Zwischen Richard (Joel Edgerton) und Mildred (Ruth Negga, 35) geschieht das Natürlichste der Welt: Sie verlieben sich. Doch in den 1950er Jahren und vor allem im Süden der USA wird ihre Zuneigung als Abart verteufelt – denn Richard ist weiss und Mildred schwarz. Entgegen der Warnungen ihrer Freunde machen sie sich ins liberale Washington auf, um dort zu heiraten. Doch zurück in Virginia müssen sie mit Schrecken feststellen, dass der Hass ihrer Mitmenschen keine Grenzen kennt.

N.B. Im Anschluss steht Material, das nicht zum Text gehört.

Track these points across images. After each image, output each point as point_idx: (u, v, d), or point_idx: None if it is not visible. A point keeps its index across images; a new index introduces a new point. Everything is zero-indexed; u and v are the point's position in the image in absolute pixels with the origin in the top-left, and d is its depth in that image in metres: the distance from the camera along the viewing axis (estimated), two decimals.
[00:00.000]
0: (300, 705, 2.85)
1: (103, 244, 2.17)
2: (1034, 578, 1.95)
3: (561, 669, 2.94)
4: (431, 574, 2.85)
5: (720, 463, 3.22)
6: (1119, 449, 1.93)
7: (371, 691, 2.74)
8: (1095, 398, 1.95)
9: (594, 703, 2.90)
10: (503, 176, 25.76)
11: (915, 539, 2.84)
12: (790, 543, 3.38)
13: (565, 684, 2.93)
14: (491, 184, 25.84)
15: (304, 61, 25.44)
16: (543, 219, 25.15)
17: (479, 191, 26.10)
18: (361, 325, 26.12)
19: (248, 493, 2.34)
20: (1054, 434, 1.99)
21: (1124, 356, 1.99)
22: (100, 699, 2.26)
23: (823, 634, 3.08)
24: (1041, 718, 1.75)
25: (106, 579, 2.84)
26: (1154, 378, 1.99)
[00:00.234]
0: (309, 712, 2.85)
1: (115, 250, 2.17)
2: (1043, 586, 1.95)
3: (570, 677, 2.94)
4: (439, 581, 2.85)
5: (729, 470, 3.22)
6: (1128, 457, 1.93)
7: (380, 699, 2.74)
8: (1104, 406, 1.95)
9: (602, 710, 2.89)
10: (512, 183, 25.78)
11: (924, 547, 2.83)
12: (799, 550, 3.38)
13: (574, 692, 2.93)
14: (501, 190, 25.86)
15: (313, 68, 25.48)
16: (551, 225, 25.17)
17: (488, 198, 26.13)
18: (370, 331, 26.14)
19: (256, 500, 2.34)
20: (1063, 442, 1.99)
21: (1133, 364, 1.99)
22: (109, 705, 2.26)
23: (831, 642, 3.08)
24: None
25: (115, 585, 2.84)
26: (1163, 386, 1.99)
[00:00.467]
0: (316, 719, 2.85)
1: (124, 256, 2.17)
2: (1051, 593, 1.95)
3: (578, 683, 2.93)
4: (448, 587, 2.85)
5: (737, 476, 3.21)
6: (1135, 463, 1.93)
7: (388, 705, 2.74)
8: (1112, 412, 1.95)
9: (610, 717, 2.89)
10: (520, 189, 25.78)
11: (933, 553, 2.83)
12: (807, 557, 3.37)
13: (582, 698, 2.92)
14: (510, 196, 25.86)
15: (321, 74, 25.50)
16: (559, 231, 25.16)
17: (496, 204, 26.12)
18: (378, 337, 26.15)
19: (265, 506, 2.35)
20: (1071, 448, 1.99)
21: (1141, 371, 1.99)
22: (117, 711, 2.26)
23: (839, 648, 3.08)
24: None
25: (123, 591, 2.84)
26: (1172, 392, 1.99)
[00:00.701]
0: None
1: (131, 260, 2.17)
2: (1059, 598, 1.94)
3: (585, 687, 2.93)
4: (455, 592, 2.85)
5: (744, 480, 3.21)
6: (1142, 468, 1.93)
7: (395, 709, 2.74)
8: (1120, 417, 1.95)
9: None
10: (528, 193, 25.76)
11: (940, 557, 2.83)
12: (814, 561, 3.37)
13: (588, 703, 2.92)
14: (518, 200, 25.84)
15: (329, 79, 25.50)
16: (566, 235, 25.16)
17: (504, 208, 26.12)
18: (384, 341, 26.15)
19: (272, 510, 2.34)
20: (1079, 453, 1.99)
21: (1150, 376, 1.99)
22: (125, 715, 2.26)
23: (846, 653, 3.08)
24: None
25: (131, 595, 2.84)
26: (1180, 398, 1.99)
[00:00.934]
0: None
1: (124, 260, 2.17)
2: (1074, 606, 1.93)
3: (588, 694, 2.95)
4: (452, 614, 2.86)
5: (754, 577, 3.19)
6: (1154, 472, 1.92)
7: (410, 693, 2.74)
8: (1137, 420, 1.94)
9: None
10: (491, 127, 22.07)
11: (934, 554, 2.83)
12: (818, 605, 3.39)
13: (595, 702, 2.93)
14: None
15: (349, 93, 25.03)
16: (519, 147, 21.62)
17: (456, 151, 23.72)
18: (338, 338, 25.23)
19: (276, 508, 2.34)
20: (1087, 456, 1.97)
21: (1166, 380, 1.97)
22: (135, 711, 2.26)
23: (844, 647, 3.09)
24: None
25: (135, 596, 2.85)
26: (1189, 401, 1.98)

Die beiden werden vom ansässigen Gericht für schuldig befunden, eine „gemischtrassige Ehe“ eingegangen zu sein und zu einer Haftstrafe verurteilt, sollten sie den Bundesstaat nicht verlassen. 25 Jahre müssen sie ihrer Heimat fern bleiben, wenn sie ihr Kind nicht aus dem Knast heraus aufwachsen sehen wollen – denn Mildred ist schwanger. Doch in ihrem Exil reift vor allem bei Mildred zunehmend der Wille, diese himmelschreiende Ungerechtigkeit anzufechten. Doch was können zwei Liebende gegen jahrhundertelangen Rassismus schon ausrichten?

Gegen alle Widerstände

„Ich bin schwanger.“ Mit diesen Worten von Hauptfigur Mildred beginnt Jeff Nichols neuer Film „Loving“. Was vielen Männern unter normalen Umständen schon tiefe Sorgenfalten in die Stirn gegraben hat, müsste Richard eigentlich aus den grossen Schuhen hauen. Doch der bullige Maurer, der die mangelnde Schulbildung mit seinem grossen Herzen mehr als ausgleicht, weigert sich, an das drohende Unheil zu denken. Voller Freude nimmt er die werdende Mutter seines Kindes in den Arm.

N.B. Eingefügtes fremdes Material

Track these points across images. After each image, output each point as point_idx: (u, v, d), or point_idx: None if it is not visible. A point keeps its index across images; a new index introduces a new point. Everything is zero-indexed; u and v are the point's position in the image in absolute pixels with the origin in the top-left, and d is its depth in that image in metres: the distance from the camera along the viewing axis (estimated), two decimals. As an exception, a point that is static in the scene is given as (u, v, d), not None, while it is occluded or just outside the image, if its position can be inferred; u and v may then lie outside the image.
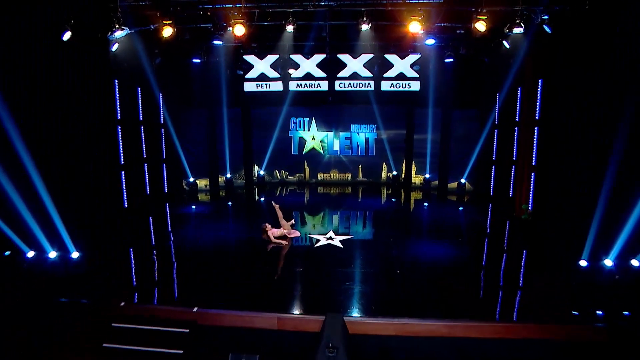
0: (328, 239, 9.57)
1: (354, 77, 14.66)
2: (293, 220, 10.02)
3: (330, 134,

Es sind solch kleine, ruhige Momente, die den Hauptdarstellern von „Loving“ alles abverlangen. Edgerton brilliert als einfacher Mann, der Probleme dabei hat, Menschen in die Augen zu schauen, während er mit leiser, aber bestimmter Stimme spricht. Ein Mann, der ähnlich wie „Forrest Gump“ zu einfach gestrickt ist, um berechnend oder hinterlistig zu sein. Die Gutmütigkeit in Person kann nicht verstehen, warum er seine Frau nicht einfach nur lieben, ihr ein Heim bauen, mit ihr glücklich sein darf. Und wer will es ihm verdenken?

Der perfekte Cast

Als einerseits zerbrechliche Frau, andererseits unnachgiebige Verfechterin des „Civil Rights Movements“ steht Ruth Negga der vielschichtigen Darbietung ihres männlichen Co-Star in nichts nach. Sie ist die treibende Kraft dahinter, dass der Fall eines einzigen Paares in Virginia schliesslich vor dem obersten Gerichtshof landet – und als Folge von „Loving gegen Virginia“ das Gesetz endlich abgeschafft wird, dass in besagtem Bundesstaat Ehen zwischen Weissen und Afro-Amerikanern unter Strafe verboten sind.

Blickt man auf Fotografien der echten Richard und Mildred Loving, die im Film teils eins zu eins nachgestellt werden, wird die Leistung der beiden Schauspieler nur noch deutlicher. Eine passendere Besetzung scheint jedenfalls gar nicht möglich gewesen zu sein.

Nicht typisch Hollywood

Wo nun die meisten Filme den spektakulären Gerichtsprozess in den Vordergrund stellen würden, behält es sich Nichols vor, auf der kleinstmöglichen Ebene zu bleiben – auf jener der beiden Liebenden. Über das bahnbrechende Urteil erfährt Mildred in einem kurzen Telefonat, ihre Reaktion ist nicht überschwänglich. Das schlägt so sehr gegen die gängigen Hollywood-Konventionen, dass sich die Zuschauer wohl verwundert die Augen reiben werden – die, das darf zumindest gemutmasst werden, bei den meisten von ihnen trocken bleiben werden. „Loving“ drückt zu keiner Zeit auf die Tränendrüse, ist deswegen etwas Besonderes, wird aber ebenfalls deswegen wohl wenigen Menschen lange in Erinnerung bleiben.

Fazit:

Wer eine wohlverdiente Pause vom Hollywood-Bombast einlegen will und auf extrem gut dargebotene, aber eben sehr ruhige Drama-Kost zurückgreifen will, für den bietet sich „Loving“ an. Die beiden Hauptdarsteller sind über jeden Zweifel erhaben, nur gezielt tragisches Taschentuchkino sollte trotz der Thematik niemand von „Loving“ erwarten. Was eigentlich recht erfrischend ist.